The answer must be an exact copy of the records below, with every picture left out.

◆ **Stored data**:

BEGIN

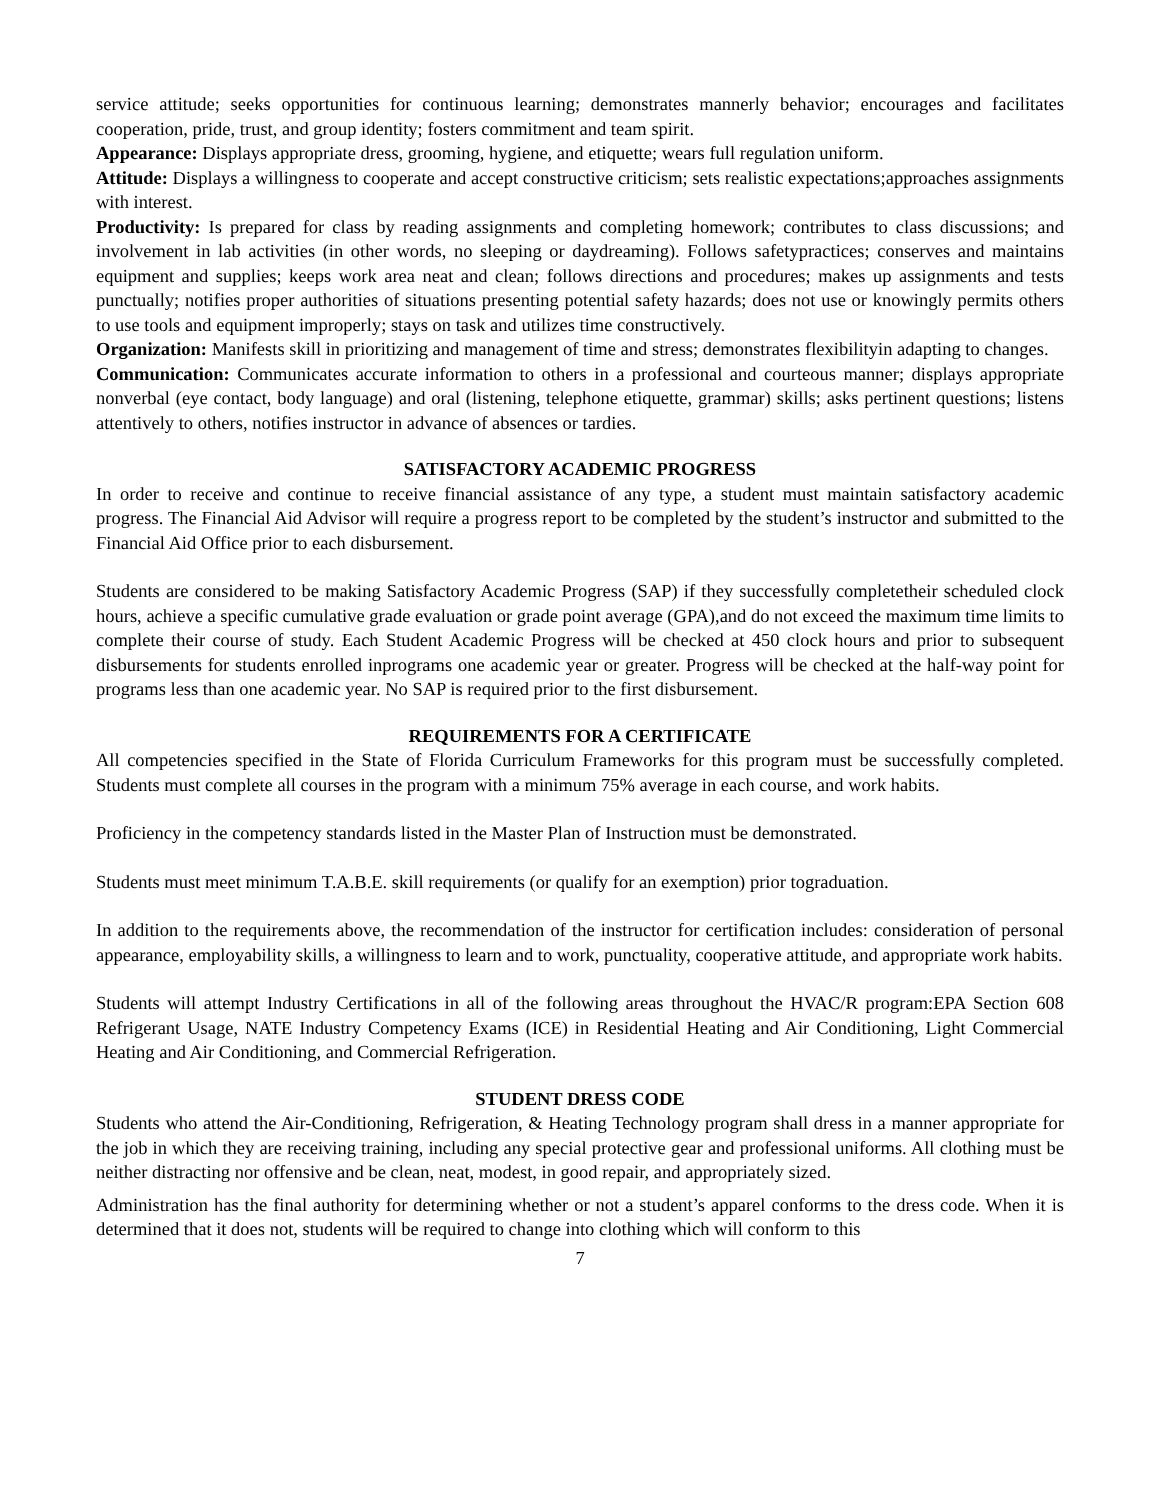service attitude; seeks opportunities for continuous learning; demonstrates mannerly behavior; encourages and facilitates cooperation, pride, trust, and group identity; fosters commitment and team spirit.
Appearance: Displays appropriate dress, grooming, hygiene, and etiquette; wears full regulation uniform.
Attitude: Displays a willingness to cooperate and accept constructive criticism; sets realistic expectations;approaches assignments with interest.
Productivity: Is prepared for class by reading assignments and completing homework; contributes to class discussions; and involvement in lab activities (in other words, no sleeping or daydreaming). Follows safetypractices; conserves and maintains equipment and supplies; keeps work area neat and clean; follows directions and procedures; makes up assignments and tests punctually; notifies proper authorities of situations presenting potential safety hazards; does not use or knowingly permits others to use tools and equipment improperly; stays on task and utilizes time constructively.
Organization: Manifests skill in prioritizing and management of time and stress; demonstrates flexibilityin adapting to changes.
Communication: Communicates accurate information to others in a professional and courteous manner; displays appropriate nonverbal (eye contact, body language) and oral (listening, telephone etiquette, grammar) skills; asks pertinent questions; listens attentively to others, notifies instructor in advance of absences or tardies.
SATISFACTORY ACADEMIC PROGRESS
In order to receive and continue to receive financial assistance of any type, a student must maintain satisfactory academic progress. The Financial Aid Advisor will require a progress report to be completed by the student’s instructor and submitted to the Financial Aid Office prior to each disbursement.
Students are considered to be making Satisfactory Academic Progress (SAP) if they successfully completetheir scheduled clock hours, achieve a specific cumulative grade evaluation or grade point average (GPA),and do not exceed the maximum time limits to complete their course of study. Each Student Academic Progress will be checked at 450 clock hours and prior to subsequent disbursements for students enrolled inprograms one academic year or greater. Progress will be checked at the half-way point for programs less than one academic year. No SAP is required prior to the first disbursement.
REQUIREMENTS FOR A CERTIFICATE
All competencies specified in the State of Florida Curriculum Frameworks for this program must be successfully completed. Students must complete all courses in the program with a minimum 75% average in each course, and work habits.
Proficiency in the competency standards listed in the Master Plan of Instruction must be demonstrated.
Students must meet minimum T.A.B.E. skill requirements (or qualify for an exemption) prior tograduation.
In addition to the requirements above, the recommendation of the instructor for certification includes: consideration of personal appearance, employability skills, a willingness to learn and to work, punctuality, cooperative attitude, and appropriate work habits.
Students will attempt Industry Certifications in all of the following areas throughout the HVAC/R program:EPA Section 608 Refrigerant Usage, NATE Industry Competency Exams (ICE) in Residential Heating and Air Conditioning, Light Commercial Heating and Air Conditioning, and Commercial Refrigeration.
STUDENT DRESS CODE
Students who attend the Air-Conditioning, Refrigeration, & Heating Technology program shall dress in a manner appropriate for the job in which they are receiving training, including any special protective gear and professional uniforms. All clothing must be neither distracting nor offensive and be clean, neat, modest, in good repair, and appropriately sized.
Administration has the final authority for determining whether or not a student’s apparel conforms to the dress code. When it is determined that it does not, students will be required to change into clothing which will conform to this
7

END

◆ **ANSWER SECTION**:
service attitude; seeks opportunities for continuous learning; demonstrates mannerly behavior; encourages and facilitates cooperation, pride, trust, and group identity; fosters commitment and team spirit.
Appearance: Displays appropriate dress, grooming, hygiene, and etiquette; wears full regulation uniform.
Attitude: Displays a willingness to cooperate and accept constructive criticism; sets realistic expectations;approaches assignments with interest.
Productivity: Is prepared for class by reading assignments and completing homework; contributes to class discussions; and involvement in lab activities (in other words, no sleeping or daydreaming). Follows safetypractices; conserves and maintains equipment and supplies; keeps work area neat and clean; follows directions and procedures; makes up assignments and tests punctually; notifies proper authorities of situations presenting potential safety hazards; does not use or knowingly permits others to use tools and equipment improperly; stays on task and utilizes time constructively.
Organization: Manifests skill in prioritizing and management of time and stress; demonstrates flexibilityin adapting to changes.
Communication: Communicates accurate information to others in a professional and courteous manner; displays appropriate nonverbal (eye contact, body language) and oral (listening, telephone etiquette, grammar) skills; asks pertinent questions; listens attentively to others, notifies instructor in advance of absences or tardies.
SATISFACTORY ACADEMIC PROGRESS
In order to receive and continue to receive financial assistance of any type, a student must maintain satisfactory academic progress. The Financial Aid Advisor will require a progress report to be completed by the student’s instructor and submitted to the Financial Aid Office prior to each disbursement.
Students are considered to be making Satisfactory Academic Progress (SAP) if they successfully completetheir scheduled clock hours, achieve a specific cumulative grade evaluation or grade point average (GPA),and do not exceed the maximum time limits to complete their course of study. Each Student Academic Progress will be checked at 450 clock hours and prior to subsequent disbursements for students enrolled inprograms one academic year or greater. Progress will be checked at the half-way point for programs less than one academic year. No SAP is required prior to the first disbursement.
REQUIREMENTS FOR A CERTIFICATE
All competencies specified in the State of Florida Curriculum Frameworks for this program must be successfully completed. Students must complete all courses in the program with a minimum 75% average in each course, and work habits.
Proficiency in the competency standards listed in the Master Plan of Instruction must be demonstrated.
Students must meet minimum T.A.B.E. skill requirements (or qualify for an exemption) prior tograduation.
In addition to the requirements above, the recommendation of the instructor for certification includes: consideration of personal appearance, employability skills, a willingness to learn and to work, punctuality, cooperative attitude, and appropriate work habits.
Students will attempt Industry Certifications in all of the following areas throughout the HVAC/R program:EPA Section 608 Refrigerant Usage, NATE Industry Competency Exams (ICE) in Residential Heating and Air Conditioning, Light Commercial Heating and Air Conditioning, and Commercial Refrigeration.
STUDENT DRESS CODE
Students who attend the Air-Conditioning, Refrigeration, & Heating Technology program shall dress in a manner appropriate for the job in which they are receiving training, including any special protective gear and professional uniforms. All clothing must be neither distracting nor offensive and be clean, neat, modest, in good repair, and appropriately sized.
Administration has the final authority for determining whether or not a student’s apparel conforms to the dress code. When it is determined that it does not, students will be required to change into clothing which will conform to this
7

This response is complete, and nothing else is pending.